Regulations as Given in the Mishnah
According to the Mishnah, which devotes to this subject a special tractate (Sotah), a wife could not be brought to this solemn trial unless her husband have previously warned her, in presence of two witnesses, against intercourse with one whom he suspected, and also two witnesses had reported that she had contravened his injunction. The Rabbis, moreover, insist that the command must have been express, that it only applied to intercourse out of reach of public view, and that the husband's charge to his wife before witnesses should be preceded by private and loving admonition. *
But if, after all this, she had left such warning unheeded, her husband had first to bring her before the Sanhedrim of his own place, who would dispatch two of their scholars with the couple to Jerusalem, where they were to appear before the Great Sanhedrim. The first endeavor of that tribunal was to bring the accused by any means to make confession. If she did so, she only lost what her husband had settled upon her, but retaind her own portion. *
* According to Rabbinical law adulteresses only suffered death if they persisted in the actual crime after having been warned of the consequences by two witnesses. It is evident that this canon must have rendered the infliction of the death penalty the rarest exception--indeed, almost inconceivable.
If she persisted in her innocence, she was brought through the eastern gate of the Temple, and placed at the gate of Nicanor, where the priest tore off her dress to her bosom, and dishevelled her hair. If she wore a white dress, she was covered with black; if she had ornaments, they were taken from her, and a rope put round her neck. Thus she stood, exposed to the gaze of all, except her own parents. all this to symbolise the Scriptural warning (Isa 65:7): 'Therefore I will measure their former work into their bosom'; for in what had been her pride and her temptation she was now exposed to shame. The priest was to write, in ink, Numbers 5:19-22, of course leaving out the introductory clauses in verses 19 and 21, and the concluding 'Amen.' The woman's double response of Amen bore reference first to her innocence, and secondly to the threatened curse.

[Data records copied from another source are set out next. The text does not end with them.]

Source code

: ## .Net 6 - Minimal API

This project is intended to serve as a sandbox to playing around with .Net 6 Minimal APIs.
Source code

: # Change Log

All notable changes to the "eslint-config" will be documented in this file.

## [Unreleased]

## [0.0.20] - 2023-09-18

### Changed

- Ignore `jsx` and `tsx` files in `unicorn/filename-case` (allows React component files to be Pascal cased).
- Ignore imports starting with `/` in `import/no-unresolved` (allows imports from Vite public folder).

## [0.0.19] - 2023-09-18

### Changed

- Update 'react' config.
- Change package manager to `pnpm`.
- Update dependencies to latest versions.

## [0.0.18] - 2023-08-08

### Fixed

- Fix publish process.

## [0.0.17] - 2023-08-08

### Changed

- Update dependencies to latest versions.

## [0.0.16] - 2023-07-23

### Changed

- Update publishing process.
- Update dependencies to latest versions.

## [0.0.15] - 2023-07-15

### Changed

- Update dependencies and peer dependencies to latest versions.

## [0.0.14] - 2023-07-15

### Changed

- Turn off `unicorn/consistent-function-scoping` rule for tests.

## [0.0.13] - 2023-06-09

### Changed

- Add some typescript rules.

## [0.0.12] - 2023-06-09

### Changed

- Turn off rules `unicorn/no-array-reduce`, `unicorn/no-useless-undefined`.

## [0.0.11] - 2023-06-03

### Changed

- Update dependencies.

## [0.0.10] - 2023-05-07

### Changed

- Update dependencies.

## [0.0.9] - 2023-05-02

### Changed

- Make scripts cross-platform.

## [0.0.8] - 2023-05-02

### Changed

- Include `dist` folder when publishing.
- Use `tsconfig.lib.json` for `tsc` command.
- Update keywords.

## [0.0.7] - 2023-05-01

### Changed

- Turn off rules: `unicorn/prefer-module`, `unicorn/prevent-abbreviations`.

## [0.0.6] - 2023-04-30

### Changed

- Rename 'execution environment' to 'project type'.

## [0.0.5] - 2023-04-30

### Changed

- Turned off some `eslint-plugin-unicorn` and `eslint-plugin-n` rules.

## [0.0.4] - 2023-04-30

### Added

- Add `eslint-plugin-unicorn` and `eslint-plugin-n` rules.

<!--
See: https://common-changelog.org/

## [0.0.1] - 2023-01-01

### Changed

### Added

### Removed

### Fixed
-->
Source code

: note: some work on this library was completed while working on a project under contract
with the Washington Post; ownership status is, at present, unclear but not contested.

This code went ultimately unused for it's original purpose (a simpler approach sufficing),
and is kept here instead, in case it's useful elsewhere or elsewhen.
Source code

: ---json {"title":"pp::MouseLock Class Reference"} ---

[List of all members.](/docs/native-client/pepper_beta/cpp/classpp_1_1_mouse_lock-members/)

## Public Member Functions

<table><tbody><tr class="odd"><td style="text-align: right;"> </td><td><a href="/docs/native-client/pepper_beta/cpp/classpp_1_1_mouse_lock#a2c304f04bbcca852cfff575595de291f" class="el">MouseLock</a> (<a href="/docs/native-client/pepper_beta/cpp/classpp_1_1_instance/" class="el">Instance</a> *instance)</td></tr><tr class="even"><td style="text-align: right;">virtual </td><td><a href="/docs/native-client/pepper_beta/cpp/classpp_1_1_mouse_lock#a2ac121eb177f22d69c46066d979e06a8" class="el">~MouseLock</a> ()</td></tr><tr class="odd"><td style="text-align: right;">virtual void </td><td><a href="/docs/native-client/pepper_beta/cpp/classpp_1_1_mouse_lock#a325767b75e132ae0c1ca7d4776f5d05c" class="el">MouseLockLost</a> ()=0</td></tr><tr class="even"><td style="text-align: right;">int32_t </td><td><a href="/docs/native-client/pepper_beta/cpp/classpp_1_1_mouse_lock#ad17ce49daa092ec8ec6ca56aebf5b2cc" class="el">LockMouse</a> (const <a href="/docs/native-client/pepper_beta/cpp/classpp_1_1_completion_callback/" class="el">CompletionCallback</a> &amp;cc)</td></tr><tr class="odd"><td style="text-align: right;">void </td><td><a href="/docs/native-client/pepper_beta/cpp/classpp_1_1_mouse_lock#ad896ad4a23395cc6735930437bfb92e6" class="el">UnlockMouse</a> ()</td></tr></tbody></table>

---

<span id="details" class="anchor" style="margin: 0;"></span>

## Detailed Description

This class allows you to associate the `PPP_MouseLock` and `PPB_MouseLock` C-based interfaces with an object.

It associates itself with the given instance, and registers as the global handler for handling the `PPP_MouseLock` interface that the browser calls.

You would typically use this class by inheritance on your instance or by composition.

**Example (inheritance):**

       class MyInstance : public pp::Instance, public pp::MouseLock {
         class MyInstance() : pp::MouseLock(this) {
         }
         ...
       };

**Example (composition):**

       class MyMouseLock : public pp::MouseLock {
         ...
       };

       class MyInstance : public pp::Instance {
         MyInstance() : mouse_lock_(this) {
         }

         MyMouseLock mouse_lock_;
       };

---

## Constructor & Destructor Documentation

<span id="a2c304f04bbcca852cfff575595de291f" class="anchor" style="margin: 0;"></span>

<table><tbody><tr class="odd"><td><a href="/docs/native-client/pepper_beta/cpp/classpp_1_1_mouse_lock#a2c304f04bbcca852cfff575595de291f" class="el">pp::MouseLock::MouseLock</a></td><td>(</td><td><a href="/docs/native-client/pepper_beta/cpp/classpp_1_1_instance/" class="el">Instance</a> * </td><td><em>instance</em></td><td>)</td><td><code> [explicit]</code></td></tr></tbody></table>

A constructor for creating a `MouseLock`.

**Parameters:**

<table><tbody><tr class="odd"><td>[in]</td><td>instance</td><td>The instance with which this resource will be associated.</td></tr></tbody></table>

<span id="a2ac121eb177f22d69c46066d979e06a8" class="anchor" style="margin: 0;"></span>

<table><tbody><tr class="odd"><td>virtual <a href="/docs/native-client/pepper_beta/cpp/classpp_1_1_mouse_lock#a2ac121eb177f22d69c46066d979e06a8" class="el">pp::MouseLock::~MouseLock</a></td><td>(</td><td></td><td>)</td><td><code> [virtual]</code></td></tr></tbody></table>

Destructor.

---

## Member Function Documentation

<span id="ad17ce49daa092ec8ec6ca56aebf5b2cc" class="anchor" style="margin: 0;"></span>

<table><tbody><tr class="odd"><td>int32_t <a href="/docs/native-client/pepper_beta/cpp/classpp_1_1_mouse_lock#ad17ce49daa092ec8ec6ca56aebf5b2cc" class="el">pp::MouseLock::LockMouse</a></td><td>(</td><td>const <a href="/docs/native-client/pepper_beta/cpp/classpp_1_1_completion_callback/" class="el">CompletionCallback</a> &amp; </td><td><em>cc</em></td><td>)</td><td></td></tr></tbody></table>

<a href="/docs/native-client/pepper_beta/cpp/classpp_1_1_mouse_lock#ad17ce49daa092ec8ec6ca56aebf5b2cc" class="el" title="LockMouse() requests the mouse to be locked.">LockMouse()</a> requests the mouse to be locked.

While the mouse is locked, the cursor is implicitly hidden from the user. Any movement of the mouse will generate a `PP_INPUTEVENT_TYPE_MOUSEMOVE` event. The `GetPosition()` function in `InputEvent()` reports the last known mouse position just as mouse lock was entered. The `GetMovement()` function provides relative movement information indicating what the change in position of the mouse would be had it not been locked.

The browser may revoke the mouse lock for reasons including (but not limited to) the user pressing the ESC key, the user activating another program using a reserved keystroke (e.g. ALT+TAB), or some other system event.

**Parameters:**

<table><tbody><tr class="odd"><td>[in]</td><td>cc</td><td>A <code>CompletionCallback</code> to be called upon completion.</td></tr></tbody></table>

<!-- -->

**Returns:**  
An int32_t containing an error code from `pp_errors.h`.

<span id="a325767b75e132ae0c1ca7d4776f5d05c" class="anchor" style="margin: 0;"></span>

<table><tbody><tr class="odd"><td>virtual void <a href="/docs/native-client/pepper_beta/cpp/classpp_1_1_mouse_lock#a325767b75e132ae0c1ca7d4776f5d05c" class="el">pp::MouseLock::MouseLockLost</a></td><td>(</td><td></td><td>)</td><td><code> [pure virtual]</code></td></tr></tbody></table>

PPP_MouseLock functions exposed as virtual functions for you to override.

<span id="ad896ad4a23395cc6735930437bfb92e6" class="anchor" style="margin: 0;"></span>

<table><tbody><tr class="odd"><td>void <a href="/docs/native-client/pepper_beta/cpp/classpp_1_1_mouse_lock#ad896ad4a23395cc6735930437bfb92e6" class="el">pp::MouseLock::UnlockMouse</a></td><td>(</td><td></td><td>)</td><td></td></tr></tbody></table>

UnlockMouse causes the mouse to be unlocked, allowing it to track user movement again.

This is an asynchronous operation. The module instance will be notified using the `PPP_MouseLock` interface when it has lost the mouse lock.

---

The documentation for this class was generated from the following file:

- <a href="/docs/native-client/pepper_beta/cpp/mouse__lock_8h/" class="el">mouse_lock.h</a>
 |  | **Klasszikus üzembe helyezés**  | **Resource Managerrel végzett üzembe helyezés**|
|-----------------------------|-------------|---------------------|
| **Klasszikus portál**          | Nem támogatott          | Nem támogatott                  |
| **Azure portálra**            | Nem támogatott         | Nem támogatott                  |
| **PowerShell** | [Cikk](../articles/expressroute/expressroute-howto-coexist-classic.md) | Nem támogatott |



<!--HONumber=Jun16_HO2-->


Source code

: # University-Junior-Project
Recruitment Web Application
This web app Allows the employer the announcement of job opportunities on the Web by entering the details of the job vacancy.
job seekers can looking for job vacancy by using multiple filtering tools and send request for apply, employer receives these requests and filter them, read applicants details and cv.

The waving of the woman's offering was done in the usual manner, but opinions differ whether she had to drink 'the bitter water' before or after part of her offering had been burned on the altar. If before the writing was washed into the water she refused to take the test, her offering was scattered among the ashes; similarly, if she confessed herself guilty. But if she insisted on her innocence after the writing was washed, she was forced to drink the water. The Divine judgment was supposed to overtake the guilty sooner or later, as some thought, according to their other works. The wave-offering belonged to the priest, except where the suspected woman was the wife of a priest, in which case the offering was burned. If a husband were deaf or insane, or in prison, the civil officers of the place would act in his stead in insisting on a woman clearing herself of just suspicion. An adulteress was prohibited from living with her seducer. It is beside our purpose further to enter into the various legal determinations of the Mishnah. But it is stated that, with the decline of morals in Palestine, the trial by the 'water of jealousy' gradually ceased (in accordance with what we read in Hosea 4:14), till it was finally abolished by Rabbi Jochanan, the son of Zacchai, some time after the death of our Lord. While recording this fact the Mishnah (Sotah, ix. 9-15) traces, in bitter language, the decay and loss of what had been good and precious to Israel in their worship, Temple, wisdom, and virtues, pointing forward to the yet greater sorrow of 'the last day,' 'shortly before the coming of Messiah,' when all authority, obedience, and fear of God would decline in the earth, and 'our only hope and trust' could spring from looking up to our Heavenly Father. Yet beyond it stands out, in the closing words of this tractate in the Mishnah, the final hope of a revival, of the gift of the Holy Spirit, and of the blessed resurrection, all connected with the long-expected ministry of Elijah!